Le commerce bilatéral entre la France et la Namibie a progressé de 55% en 2021, pour atteindre 121 MEUR. Cette dynamique s’explique à la fois par une nette progression des exportations (+37% à 19 MEUR – forte augmentation des ventes de produits métallurgiques et métalliques et dans une moindre mesure de produits chimiques) et des importations (+58% à 102 M EUR, portées notamment par une reprise des achats d’uranium, dont la France est un client historique). Le commerce bilatéral a progressé pour la troisième année consécutive, bien qu’il reste nettement en deçà du niveau observé au début de la décennie (point haut de 315 MEUR en 2012). Si la Namibie est un fournisseur stratégique sur le plan énergétique (mais de manière erratique, en fonction de l’évolution des cours de l’uranium), il reste un partenaire commercial marginal, en raison notamment de l’étroitesse de son marché.

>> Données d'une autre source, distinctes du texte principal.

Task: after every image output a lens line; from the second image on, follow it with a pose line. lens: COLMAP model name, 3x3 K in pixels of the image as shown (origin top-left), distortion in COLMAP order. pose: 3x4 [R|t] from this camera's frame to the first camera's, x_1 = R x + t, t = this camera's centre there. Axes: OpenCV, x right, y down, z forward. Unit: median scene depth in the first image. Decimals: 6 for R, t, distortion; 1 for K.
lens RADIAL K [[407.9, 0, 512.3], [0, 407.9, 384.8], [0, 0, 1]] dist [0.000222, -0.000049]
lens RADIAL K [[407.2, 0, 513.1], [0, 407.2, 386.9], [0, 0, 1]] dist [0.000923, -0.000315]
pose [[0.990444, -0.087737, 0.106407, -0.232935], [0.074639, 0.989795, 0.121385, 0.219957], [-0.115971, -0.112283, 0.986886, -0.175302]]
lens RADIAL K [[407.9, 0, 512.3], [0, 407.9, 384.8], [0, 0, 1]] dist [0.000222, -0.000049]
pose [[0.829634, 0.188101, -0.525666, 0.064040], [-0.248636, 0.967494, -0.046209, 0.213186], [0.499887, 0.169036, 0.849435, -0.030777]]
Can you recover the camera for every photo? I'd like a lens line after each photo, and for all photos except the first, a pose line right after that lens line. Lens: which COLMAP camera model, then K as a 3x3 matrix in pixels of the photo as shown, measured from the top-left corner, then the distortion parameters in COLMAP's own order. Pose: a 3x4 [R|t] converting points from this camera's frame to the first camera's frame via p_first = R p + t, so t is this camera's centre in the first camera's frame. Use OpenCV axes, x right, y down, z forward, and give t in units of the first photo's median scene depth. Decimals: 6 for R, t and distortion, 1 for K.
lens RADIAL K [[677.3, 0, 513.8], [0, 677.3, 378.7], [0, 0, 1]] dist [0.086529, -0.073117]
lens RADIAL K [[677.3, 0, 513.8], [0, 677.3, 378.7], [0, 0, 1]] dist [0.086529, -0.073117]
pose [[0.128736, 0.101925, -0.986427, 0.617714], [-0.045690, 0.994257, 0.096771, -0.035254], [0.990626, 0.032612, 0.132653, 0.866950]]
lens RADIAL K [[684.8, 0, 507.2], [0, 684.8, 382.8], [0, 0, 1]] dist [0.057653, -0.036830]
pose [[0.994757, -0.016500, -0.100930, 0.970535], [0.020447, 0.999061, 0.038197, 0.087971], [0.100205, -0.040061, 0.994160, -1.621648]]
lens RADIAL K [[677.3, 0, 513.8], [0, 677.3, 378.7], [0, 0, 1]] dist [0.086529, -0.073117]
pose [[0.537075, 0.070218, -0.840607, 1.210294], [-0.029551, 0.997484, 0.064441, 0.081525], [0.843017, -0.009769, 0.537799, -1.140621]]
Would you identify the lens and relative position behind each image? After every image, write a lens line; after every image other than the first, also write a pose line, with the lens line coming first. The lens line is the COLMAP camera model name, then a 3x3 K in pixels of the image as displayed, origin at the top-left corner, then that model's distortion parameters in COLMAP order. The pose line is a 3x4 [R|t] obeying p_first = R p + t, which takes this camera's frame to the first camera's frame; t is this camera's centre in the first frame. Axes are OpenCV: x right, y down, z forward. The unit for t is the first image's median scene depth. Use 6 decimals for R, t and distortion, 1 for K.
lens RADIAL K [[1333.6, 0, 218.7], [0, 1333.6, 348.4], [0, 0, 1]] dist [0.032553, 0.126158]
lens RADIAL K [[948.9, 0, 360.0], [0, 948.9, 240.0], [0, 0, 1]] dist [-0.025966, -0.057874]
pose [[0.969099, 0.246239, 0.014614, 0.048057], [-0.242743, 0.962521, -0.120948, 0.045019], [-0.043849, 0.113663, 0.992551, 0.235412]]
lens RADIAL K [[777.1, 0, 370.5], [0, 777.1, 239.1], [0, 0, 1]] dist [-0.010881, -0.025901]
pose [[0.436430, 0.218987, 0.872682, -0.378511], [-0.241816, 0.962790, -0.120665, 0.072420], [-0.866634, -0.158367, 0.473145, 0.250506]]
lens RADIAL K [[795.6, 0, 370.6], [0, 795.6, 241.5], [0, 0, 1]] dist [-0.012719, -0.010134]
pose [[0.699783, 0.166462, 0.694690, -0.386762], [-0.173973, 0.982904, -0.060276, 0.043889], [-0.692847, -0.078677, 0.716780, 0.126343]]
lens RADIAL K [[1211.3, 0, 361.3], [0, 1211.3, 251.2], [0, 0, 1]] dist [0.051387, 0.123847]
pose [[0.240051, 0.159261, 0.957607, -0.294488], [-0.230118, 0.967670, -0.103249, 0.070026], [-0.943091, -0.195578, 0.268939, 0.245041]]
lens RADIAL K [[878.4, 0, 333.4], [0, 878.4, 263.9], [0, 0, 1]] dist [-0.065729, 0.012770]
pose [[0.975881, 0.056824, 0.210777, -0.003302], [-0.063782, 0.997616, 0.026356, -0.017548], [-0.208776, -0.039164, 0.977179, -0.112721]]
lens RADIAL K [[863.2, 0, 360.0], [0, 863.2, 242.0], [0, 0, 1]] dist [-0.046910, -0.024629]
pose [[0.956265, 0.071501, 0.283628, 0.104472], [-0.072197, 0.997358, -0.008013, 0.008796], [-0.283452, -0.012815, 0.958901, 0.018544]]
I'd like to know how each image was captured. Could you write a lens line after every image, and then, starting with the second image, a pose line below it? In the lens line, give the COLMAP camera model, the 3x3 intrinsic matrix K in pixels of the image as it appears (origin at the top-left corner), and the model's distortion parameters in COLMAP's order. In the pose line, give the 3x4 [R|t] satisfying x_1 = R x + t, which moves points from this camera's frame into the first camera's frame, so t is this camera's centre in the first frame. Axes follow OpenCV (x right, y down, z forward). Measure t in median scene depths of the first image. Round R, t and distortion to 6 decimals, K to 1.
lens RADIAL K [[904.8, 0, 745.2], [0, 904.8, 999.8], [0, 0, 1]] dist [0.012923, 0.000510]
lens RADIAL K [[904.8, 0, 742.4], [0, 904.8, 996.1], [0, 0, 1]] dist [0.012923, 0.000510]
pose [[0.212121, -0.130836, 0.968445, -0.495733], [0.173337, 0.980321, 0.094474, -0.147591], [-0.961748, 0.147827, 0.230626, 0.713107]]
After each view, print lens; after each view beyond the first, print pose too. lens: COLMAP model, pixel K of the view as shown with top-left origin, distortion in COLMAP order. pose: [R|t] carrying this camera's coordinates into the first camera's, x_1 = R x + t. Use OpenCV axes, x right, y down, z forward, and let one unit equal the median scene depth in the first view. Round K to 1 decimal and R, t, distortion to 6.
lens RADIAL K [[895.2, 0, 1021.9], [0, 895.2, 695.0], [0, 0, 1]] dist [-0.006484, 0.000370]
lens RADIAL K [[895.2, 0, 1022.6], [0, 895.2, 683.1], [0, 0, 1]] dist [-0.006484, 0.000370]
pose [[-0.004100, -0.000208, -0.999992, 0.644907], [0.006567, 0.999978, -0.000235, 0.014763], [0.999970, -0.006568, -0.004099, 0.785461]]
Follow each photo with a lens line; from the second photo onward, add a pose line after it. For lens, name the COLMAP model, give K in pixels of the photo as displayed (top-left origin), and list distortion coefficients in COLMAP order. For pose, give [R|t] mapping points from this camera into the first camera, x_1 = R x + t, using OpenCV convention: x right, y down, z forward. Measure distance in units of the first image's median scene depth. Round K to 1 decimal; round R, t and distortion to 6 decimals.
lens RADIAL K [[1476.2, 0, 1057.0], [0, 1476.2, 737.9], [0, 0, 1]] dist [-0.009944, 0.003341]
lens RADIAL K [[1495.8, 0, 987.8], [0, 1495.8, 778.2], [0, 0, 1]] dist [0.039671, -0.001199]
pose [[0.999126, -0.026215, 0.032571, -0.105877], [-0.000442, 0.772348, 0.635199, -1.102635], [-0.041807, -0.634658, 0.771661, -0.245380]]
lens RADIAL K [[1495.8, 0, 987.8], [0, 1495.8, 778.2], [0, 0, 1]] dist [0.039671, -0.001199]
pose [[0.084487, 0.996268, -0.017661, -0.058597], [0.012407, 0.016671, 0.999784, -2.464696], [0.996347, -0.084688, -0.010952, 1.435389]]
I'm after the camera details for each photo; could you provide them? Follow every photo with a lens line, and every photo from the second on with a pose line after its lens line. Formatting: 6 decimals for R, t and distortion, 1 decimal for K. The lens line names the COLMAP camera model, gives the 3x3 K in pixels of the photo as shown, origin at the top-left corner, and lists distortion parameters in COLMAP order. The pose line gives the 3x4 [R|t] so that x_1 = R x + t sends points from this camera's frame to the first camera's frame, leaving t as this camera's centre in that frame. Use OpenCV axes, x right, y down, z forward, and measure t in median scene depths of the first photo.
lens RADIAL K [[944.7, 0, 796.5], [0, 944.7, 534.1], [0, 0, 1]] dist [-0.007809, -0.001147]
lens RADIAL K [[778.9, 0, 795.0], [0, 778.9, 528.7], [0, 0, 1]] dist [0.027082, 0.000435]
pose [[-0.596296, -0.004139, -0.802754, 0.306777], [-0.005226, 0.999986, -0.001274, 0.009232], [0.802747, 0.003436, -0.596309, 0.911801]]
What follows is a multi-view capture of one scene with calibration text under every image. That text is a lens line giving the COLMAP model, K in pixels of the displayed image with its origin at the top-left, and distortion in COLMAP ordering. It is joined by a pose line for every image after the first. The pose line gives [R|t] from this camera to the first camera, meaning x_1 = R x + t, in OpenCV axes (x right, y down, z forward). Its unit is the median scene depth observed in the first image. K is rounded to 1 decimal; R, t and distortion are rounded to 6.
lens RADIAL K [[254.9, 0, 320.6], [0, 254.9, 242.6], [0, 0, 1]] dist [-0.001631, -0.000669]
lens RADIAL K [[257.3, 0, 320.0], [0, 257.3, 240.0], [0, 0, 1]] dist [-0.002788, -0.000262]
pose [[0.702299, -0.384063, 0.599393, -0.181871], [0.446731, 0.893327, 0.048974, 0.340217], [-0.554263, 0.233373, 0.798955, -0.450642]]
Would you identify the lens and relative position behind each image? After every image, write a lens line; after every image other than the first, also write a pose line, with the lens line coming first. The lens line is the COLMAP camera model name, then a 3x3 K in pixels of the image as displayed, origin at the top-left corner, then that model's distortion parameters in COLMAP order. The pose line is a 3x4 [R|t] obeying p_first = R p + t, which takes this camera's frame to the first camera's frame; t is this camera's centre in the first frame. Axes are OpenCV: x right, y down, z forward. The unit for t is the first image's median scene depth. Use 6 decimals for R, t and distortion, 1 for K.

5.2. IDE et présence française

Une quinzaine d’entreprises françaises sont implantées en Namibie, employant plus de 300 personnes. Il s’agit principalement de grandes entreprises opérant dans les secteurs minier (Orano), énergétique (Total et Innosun, producteur indépendant d’électricité exploitant des parcs solaire et éolien) et du transport et de la logistique (Bolloré et CMA-CGM). Les autres secteurs représentés sont : l’eau et l’assainissement avec Veolia (traitement des eaux usées de Windhoek et traitement d’effluents industriels) ; les gaz industriels (Air Liquide) ; la métallurgie (3C Metal Belmet), le BTP (Colas et Freyssinet) ; l’agroalimentaire (Pernod-Ricard) ; les services (JCDecaux, Bureau Veritas et BNP-Paribas via sa filiale sud-africaine RCS – crédit à la consommation) ; le tourisme (employeur important pour les Français établis en Namibie) et l’hôtellerie (rachat d’un hôtel à Windhoek par le fonds d’investissements Kasada, associé au groupe Accor).